Sans surprise, une foule dense et compacte se presse maintenant sur une Esplanade noire de monde (et soudain trop étroite), pour assister au concert d’Angèle . Pantalon doré scintillant de mille feu, parures en or sur son t-shirt blanc, arborant une énorme mitraillette (gonflable) tout aussi dorée, Angèle illumine l’immense scène par sa seule présence. Les chorégraphies millimétrées mais intelligemment étudiées apportent un très beau visuel au show, qui est surplombé par deux yeux “à la Jean-Michel Folon“. Tout est très formaté, étudié, ne laissant aucune place à l’improvisation. Le public, conquis par avance, chante absolument tout, tâche d’autant plus aisée que le concert reste somme toute assez proche des versions de l’album.

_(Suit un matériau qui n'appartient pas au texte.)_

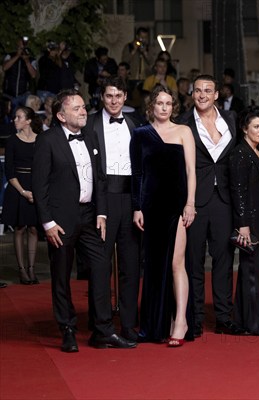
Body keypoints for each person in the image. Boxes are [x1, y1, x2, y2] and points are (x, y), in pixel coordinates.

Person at [32, 89, 136, 352]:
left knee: (102, 268)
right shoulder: (48, 141)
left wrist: (101, 212)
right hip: (61, 221)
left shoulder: (90, 136)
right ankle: (66, 328)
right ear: (60, 115)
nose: (82, 111)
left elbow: (99, 179)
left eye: (82, 107)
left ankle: (102, 331)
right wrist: (47, 223)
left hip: (90, 217)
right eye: (76, 108)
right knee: (61, 275)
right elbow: (39, 185)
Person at [131, 86, 196, 346]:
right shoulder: (140, 134)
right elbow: (137, 174)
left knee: (176, 263)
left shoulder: (184, 131)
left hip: (177, 206)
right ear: (152, 106)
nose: (164, 107)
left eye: (169, 103)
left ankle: (180, 320)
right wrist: (137, 207)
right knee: (155, 267)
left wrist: (190, 203)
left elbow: (191, 170)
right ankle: (156, 324)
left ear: (174, 107)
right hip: (150, 207)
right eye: (160, 103)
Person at [177, 74, 238, 337]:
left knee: (224, 260)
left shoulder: (232, 121)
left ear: (216, 95)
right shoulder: (183, 124)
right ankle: (195, 318)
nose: (202, 95)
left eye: (208, 90)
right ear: (193, 95)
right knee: (194, 262)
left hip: (225, 199)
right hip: (194, 201)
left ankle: (224, 317)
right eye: (198, 90)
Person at [87, 77, 143, 341]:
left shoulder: (135, 124)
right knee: (100, 265)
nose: (113, 101)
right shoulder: (90, 124)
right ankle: (101, 324)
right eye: (109, 96)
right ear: (102, 97)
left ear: (124, 97)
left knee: (130, 266)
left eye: (118, 96)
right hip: (102, 199)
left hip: (130, 199)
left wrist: (139, 204)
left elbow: (142, 168)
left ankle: (129, 324)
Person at [229, 105, 259, 336]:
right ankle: (253, 324)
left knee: (251, 271)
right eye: (256, 126)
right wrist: (243, 224)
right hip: (250, 222)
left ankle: (241, 322)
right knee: (252, 272)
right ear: (244, 129)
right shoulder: (240, 153)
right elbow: (238, 191)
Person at [2, 107, 42, 284]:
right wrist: (24, 192)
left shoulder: (40, 140)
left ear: (28, 120)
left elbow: (44, 167)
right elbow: (9, 171)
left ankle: (32, 269)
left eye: (18, 117)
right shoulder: (12, 141)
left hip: (36, 187)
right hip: (18, 188)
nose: (14, 120)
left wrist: (37, 191)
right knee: (19, 228)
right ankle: (22, 270)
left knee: (33, 228)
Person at [2, 37, 37, 111]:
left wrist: (27, 61)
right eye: (20, 43)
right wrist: (17, 56)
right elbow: (5, 67)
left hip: (24, 94)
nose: (22, 46)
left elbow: (33, 75)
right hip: (9, 94)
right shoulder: (10, 55)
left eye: (24, 43)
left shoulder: (31, 59)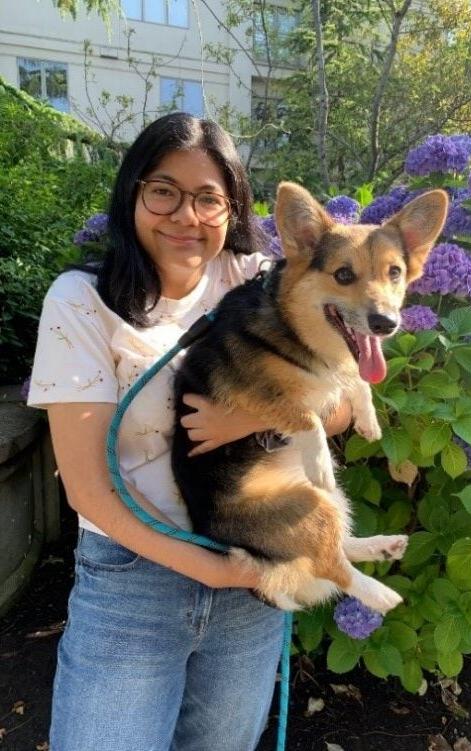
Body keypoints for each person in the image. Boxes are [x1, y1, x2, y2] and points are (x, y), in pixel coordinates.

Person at [28, 112, 351, 751]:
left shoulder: (264, 281)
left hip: (250, 561)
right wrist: (208, 569)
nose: (186, 215)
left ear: (232, 208)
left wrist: (252, 414)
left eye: (209, 198)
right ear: (133, 195)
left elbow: (345, 400)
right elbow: (89, 491)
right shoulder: (81, 300)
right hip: (133, 577)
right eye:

A la fin du concert, nous avons eu droit à une magnifique reprise en piano-voix, d’une chanson de Dick Annegarn intitulée « Bruxelles ».

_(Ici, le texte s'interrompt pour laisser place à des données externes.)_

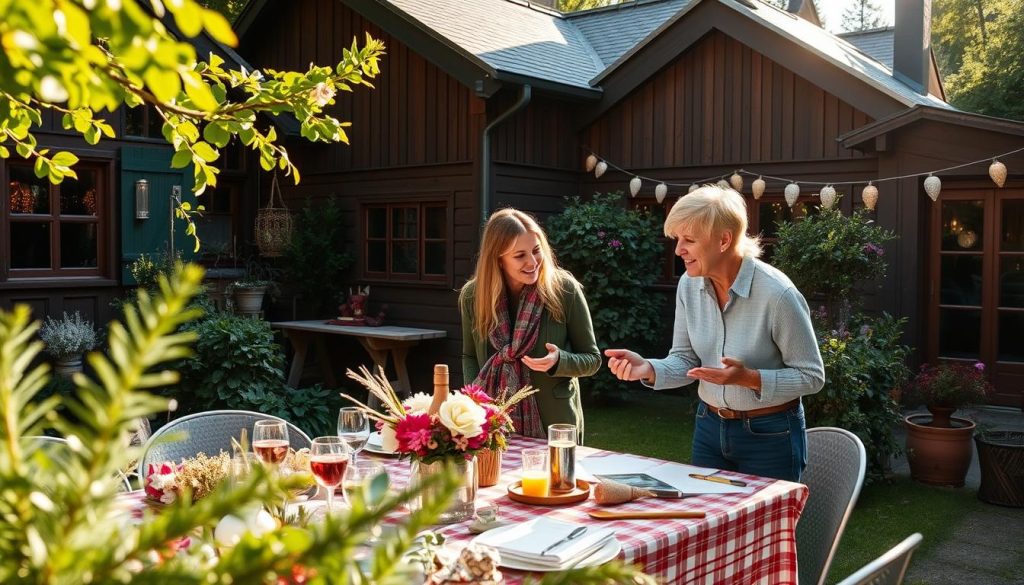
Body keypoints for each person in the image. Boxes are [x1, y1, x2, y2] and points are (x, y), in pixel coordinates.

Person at [605, 185, 824, 481]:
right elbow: (686, 361)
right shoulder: (688, 285)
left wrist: (748, 378)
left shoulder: (778, 294)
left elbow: (812, 376)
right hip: (709, 427)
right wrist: (648, 368)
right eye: (677, 239)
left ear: (723, 240)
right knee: (707, 521)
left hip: (771, 434)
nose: (678, 249)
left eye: (689, 240)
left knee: (763, 527)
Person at [460, 208, 601, 440]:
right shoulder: (472, 296)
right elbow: (469, 356)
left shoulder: (564, 290)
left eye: (536, 251)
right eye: (519, 255)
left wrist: (559, 361)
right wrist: (475, 401)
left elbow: (592, 359)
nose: (532, 262)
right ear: (499, 259)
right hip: (492, 423)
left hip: (555, 424)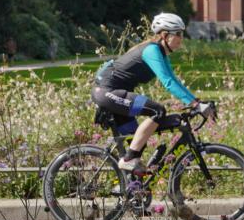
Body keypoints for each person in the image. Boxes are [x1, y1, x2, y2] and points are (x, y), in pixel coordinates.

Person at [91, 13, 214, 175]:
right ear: (164, 35)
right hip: (107, 91)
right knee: (158, 111)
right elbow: (168, 83)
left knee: (138, 141)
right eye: (177, 33)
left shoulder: (160, 53)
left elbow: (173, 80)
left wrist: (196, 101)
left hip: (114, 93)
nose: (181, 38)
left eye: (181, 33)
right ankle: (128, 160)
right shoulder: (152, 51)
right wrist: (196, 105)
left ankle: (131, 189)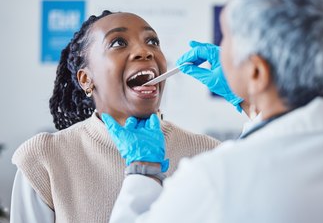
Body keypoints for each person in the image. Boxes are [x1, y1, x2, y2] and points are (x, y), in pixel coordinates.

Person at [103, 0, 323, 222]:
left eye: (227, 37)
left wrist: (142, 172)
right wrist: (251, 102)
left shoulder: (216, 181)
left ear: (256, 71)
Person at [10, 11, 220, 223]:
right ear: (86, 80)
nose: (145, 51)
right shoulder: (43, 160)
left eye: (152, 41)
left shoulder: (209, 154)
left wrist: (250, 102)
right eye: (118, 42)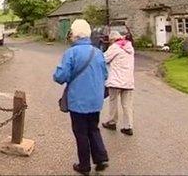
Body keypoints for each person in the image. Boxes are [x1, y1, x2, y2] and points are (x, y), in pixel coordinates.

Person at [53, 19, 109, 175]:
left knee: (81, 132)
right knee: (93, 128)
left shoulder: (71, 53)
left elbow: (61, 76)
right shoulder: (98, 52)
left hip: (78, 100)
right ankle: (100, 157)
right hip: (95, 100)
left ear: (75, 35)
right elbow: (105, 74)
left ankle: (84, 166)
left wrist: (57, 74)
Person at [102, 30, 135, 136]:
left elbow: (104, 59)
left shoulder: (115, 47)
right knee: (127, 104)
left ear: (112, 39)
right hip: (128, 81)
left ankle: (112, 122)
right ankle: (128, 126)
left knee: (113, 102)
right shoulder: (129, 47)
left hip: (115, 81)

Quittant Angèle pour gagner le Théâtre de Verdure déjà bondé, nous parvenons enfin à trouver une place pour le set de Charlie Winston. Ouf ! Comme d’habitude, les morceaux s’enchaînent avec tendresse, humour, et dynamisme. Quant aux surprises, il y en aura plusieurs. A la folie de Charlie, sautant sur à peu près tout ce qui peut supporter son poids, s’ajoute l’irruption de sa toute jeune fille pour une danse endiablée et pleine de tendresse, ou encore une longue balade au sein du public, armé d’un simple néon. Pour son dernier concert de festival d’été, Charlie Winston nous offre tout, partageant son énergie, sa bienveillance, son amour de la musique, son plaisir d’être là parmi nous, avec ses deux musiciens, tout en oubliant l’heure et s’étendant bien au-delà de l’horaire prévu.
Reste à aborder Mustii, annoncé comme “special summer show”, à la demande express des Solidarités. Thomas Mustin a mis le paquet, effectivement, pour son show électro destiné à clore cette seconde journée en apothéose. Fidèle à lui-même, Mustii vit intensément son rôle, comme “habité” par son personnage. Tout est très théâtral, avec des poses très affectées, des mouvements amples accentués par une ample cape noire pailletée. Laser, effets pyrotechniques, jets de flammes et de fumée, en enfin envol de l’artiste vers les cintres, suspendu dans le vide au-dessus du logo omniprésent “21th Century Boy”. Tout est mis en œuvre pour faire de ce show grandiose un moment fort de ce festival.